[Stored data Boundary: Start]
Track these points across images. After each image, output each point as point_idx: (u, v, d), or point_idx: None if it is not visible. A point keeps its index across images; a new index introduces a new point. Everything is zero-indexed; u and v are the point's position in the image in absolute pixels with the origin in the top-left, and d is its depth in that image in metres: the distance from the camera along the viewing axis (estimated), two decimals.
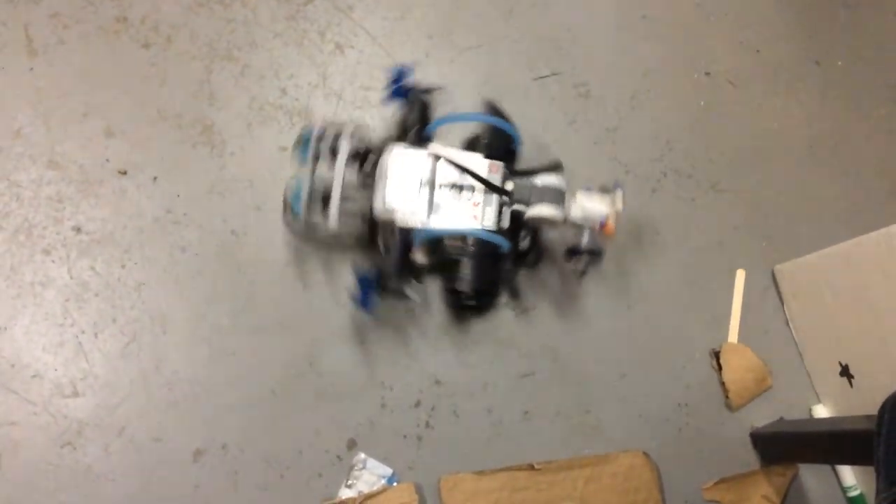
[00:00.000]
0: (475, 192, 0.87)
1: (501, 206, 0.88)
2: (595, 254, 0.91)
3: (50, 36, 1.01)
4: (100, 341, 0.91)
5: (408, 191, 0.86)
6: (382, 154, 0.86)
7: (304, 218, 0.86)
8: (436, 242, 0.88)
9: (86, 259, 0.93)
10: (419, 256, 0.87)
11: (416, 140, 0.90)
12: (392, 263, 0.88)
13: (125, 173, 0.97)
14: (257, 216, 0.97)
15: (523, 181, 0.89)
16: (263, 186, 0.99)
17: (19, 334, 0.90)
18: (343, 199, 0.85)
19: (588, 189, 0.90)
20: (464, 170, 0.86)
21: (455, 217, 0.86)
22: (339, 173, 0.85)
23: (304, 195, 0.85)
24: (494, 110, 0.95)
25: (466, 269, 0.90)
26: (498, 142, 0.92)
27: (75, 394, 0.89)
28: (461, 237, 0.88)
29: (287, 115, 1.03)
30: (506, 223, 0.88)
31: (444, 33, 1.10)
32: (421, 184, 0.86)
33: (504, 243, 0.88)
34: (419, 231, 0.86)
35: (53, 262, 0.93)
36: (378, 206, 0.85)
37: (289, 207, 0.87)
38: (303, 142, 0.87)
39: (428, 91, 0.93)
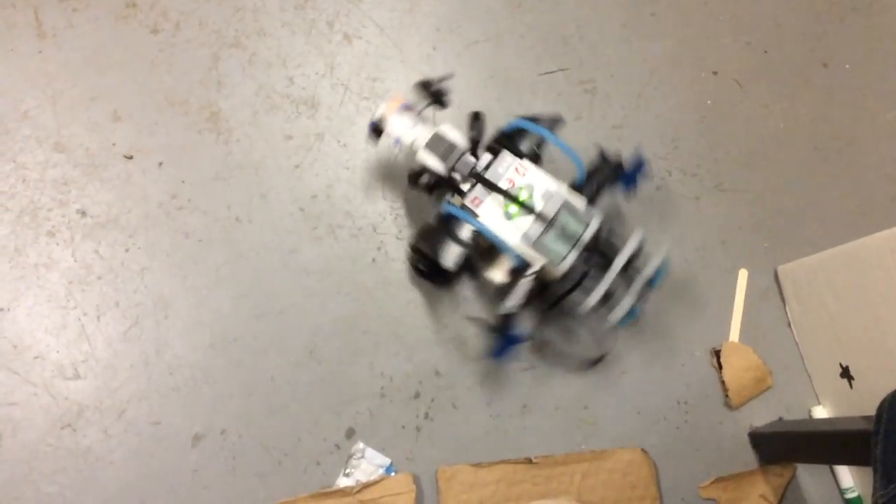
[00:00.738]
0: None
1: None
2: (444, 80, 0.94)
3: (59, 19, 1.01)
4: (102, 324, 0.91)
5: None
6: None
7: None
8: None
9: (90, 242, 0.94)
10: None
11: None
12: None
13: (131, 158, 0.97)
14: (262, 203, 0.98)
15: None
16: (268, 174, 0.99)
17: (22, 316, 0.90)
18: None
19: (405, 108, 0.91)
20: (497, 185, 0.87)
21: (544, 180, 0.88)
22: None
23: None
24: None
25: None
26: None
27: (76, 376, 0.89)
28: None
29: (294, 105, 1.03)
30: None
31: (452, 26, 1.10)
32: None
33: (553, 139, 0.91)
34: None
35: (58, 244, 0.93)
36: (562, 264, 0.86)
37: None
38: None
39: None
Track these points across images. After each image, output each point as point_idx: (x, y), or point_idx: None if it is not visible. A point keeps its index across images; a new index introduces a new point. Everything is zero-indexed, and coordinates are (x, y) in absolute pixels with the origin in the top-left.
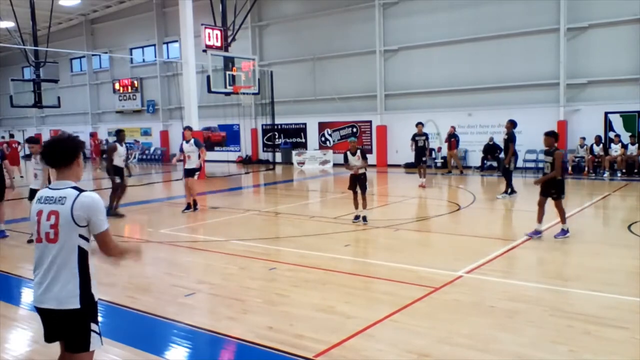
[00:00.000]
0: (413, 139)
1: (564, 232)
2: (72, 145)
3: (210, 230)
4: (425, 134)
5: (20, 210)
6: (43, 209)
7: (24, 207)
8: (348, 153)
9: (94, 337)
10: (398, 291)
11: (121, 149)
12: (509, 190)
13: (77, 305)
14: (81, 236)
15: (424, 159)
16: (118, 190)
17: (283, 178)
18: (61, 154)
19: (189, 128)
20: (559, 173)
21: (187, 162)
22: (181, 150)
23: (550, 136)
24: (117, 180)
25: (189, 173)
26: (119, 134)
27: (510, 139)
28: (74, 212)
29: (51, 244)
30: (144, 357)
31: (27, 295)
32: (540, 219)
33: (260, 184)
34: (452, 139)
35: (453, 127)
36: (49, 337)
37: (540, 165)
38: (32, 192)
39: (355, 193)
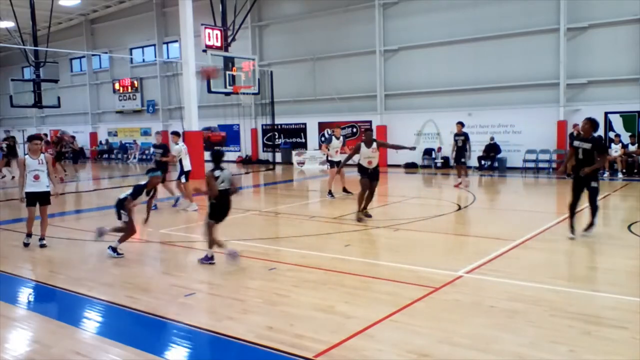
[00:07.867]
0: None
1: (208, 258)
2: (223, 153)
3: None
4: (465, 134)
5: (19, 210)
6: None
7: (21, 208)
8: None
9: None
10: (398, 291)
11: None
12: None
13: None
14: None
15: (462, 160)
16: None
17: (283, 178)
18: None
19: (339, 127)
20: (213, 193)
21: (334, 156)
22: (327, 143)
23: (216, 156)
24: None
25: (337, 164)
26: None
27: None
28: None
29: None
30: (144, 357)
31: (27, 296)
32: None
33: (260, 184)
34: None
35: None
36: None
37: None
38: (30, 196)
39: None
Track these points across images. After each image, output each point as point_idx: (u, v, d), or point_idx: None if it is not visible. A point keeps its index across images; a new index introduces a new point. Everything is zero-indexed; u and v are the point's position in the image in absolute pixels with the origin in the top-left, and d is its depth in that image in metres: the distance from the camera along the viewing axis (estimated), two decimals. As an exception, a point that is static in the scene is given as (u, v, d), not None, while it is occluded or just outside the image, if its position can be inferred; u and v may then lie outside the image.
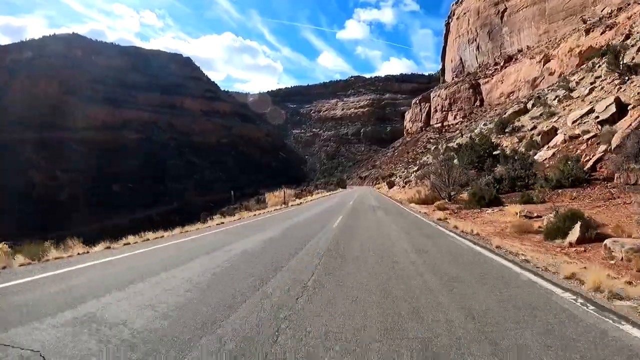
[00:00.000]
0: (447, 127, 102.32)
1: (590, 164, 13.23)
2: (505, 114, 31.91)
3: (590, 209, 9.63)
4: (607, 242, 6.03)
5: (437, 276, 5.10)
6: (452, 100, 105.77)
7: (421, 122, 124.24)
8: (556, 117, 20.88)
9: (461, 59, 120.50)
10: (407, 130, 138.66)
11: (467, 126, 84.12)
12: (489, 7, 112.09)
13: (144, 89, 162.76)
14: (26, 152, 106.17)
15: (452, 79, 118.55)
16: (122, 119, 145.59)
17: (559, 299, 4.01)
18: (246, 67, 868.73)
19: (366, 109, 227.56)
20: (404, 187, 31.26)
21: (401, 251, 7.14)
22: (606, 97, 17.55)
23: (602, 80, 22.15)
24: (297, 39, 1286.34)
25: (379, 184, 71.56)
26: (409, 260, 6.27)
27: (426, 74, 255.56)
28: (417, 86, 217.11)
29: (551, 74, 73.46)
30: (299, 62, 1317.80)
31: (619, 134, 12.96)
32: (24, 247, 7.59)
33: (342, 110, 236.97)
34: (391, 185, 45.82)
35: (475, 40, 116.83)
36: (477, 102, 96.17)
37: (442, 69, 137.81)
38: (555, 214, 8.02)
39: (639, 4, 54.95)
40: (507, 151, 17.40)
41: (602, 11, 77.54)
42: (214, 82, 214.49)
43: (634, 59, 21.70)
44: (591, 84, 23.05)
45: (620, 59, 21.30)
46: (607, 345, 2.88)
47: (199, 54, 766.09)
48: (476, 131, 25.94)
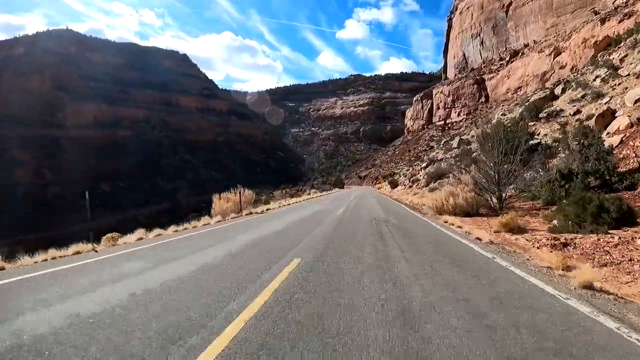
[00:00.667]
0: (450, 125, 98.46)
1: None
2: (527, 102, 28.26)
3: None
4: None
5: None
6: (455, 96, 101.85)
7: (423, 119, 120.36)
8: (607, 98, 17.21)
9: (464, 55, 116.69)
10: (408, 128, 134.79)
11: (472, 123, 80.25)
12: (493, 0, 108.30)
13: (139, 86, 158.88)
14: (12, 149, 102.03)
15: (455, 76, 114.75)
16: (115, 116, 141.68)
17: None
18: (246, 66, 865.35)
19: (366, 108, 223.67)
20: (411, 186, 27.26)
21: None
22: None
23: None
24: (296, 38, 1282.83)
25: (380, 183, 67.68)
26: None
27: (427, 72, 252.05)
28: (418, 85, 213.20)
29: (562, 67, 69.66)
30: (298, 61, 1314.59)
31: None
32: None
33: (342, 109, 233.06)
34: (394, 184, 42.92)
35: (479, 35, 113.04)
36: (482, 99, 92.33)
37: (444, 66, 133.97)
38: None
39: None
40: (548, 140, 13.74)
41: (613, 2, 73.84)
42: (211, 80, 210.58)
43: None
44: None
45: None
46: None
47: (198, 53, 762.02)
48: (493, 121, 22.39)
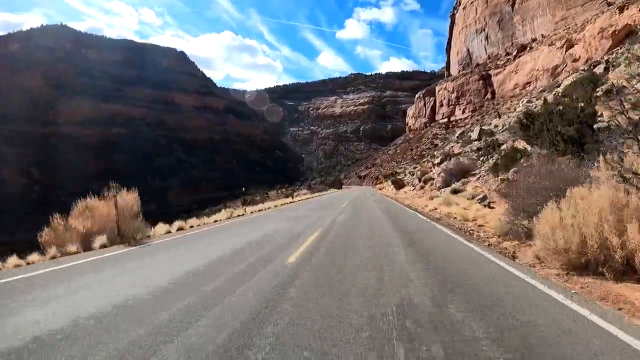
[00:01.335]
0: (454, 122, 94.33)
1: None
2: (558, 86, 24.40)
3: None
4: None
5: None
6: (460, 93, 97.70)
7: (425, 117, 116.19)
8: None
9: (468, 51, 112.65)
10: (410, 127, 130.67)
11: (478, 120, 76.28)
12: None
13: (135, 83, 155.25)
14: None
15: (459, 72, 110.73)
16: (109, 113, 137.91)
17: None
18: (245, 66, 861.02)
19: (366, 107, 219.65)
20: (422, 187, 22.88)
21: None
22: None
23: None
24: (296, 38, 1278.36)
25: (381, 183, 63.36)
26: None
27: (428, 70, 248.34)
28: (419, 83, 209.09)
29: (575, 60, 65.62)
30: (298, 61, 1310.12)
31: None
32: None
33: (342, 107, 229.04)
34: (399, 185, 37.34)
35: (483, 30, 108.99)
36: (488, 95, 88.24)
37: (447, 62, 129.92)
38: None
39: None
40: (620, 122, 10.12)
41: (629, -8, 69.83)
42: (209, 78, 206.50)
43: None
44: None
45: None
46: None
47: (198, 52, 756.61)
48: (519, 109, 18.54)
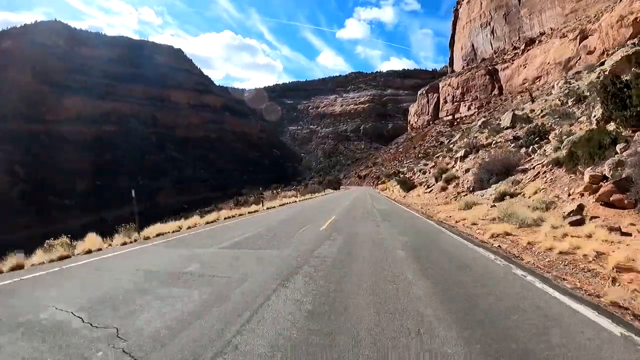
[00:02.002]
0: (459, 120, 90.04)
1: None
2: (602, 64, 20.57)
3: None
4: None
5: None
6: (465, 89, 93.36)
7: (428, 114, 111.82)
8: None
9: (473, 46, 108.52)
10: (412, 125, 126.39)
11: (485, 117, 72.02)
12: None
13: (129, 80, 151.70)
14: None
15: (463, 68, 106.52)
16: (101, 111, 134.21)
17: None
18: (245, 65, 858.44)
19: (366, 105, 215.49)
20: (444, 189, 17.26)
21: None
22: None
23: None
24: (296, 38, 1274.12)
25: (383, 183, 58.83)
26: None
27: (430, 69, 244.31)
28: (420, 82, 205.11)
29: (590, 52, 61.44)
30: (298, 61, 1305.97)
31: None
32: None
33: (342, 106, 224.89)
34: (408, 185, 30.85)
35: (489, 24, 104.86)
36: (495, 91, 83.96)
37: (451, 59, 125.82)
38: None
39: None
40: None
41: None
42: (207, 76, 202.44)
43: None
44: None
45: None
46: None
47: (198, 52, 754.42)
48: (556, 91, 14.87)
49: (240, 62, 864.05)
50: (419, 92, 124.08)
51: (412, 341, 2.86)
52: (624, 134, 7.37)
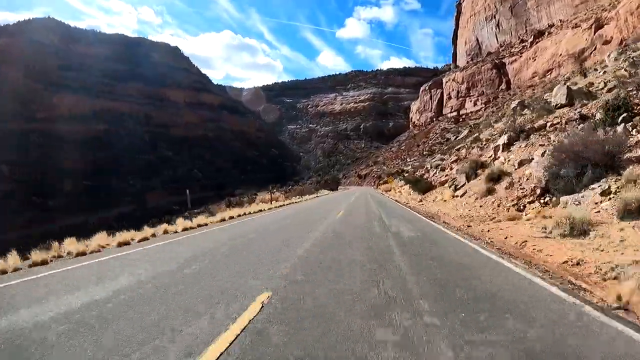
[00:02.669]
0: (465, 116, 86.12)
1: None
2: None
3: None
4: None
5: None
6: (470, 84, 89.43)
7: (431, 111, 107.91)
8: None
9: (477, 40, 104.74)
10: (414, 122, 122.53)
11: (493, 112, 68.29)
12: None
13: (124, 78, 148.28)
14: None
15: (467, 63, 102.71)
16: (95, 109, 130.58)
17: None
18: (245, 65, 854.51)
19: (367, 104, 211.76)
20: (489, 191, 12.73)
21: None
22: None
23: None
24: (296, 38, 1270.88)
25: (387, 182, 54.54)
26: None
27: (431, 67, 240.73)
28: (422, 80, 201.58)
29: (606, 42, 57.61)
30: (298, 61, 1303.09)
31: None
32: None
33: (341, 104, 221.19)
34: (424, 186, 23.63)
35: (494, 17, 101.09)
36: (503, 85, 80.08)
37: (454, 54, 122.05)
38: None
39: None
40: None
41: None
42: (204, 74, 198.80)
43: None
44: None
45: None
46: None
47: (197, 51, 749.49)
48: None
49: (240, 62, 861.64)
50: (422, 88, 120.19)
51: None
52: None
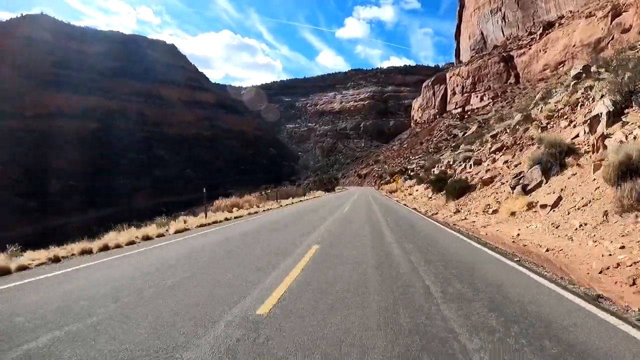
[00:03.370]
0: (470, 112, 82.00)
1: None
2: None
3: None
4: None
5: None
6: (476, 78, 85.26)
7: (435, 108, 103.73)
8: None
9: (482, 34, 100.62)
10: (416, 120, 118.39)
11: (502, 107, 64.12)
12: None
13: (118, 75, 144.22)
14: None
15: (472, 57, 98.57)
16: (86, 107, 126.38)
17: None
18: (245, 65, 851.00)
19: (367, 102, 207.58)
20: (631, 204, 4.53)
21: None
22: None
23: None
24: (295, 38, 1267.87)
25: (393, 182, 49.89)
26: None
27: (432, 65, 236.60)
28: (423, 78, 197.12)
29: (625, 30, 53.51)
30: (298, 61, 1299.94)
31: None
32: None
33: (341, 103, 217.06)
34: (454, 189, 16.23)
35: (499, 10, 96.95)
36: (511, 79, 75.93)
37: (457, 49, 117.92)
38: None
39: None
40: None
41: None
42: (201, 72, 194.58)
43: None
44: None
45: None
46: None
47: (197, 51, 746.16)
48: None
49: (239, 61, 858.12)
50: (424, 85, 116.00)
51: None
[Stored data Boundary: End]
-- Activity --
Only lines belong in the copy, not pictures: write out exactly the lines of the records from the first through the one holding "15: (523, 181, 0.89)".

-- Problem solution --
Track these points across images. After each image, output each point as point_idx: (u, v, d), or point_idx: None if it is not visible. A point keeps its index across images; a new index introduces a new point. Everything is zero-indexed; u and v are the point's position in the image in absolute pixels with the origin in the top-left, and d is its depth in that image in metres: the distance from the camera along the viewing axis (estimated), two decimals.
[00:00.000]
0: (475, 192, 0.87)
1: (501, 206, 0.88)
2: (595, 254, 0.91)
3: (50, 36, 1.01)
4: (100, 341, 0.91)
5: (408, 191, 0.86)
6: (382, 154, 0.86)
7: (304, 218, 0.86)
8: (436, 242, 0.88)
9: (86, 259, 0.93)
10: (419, 256, 0.87)
11: (416, 140, 0.90)
12: (392, 263, 0.88)
13: (125, 173, 0.97)
14: (257, 216, 0.97)
15: (523, 181, 0.89)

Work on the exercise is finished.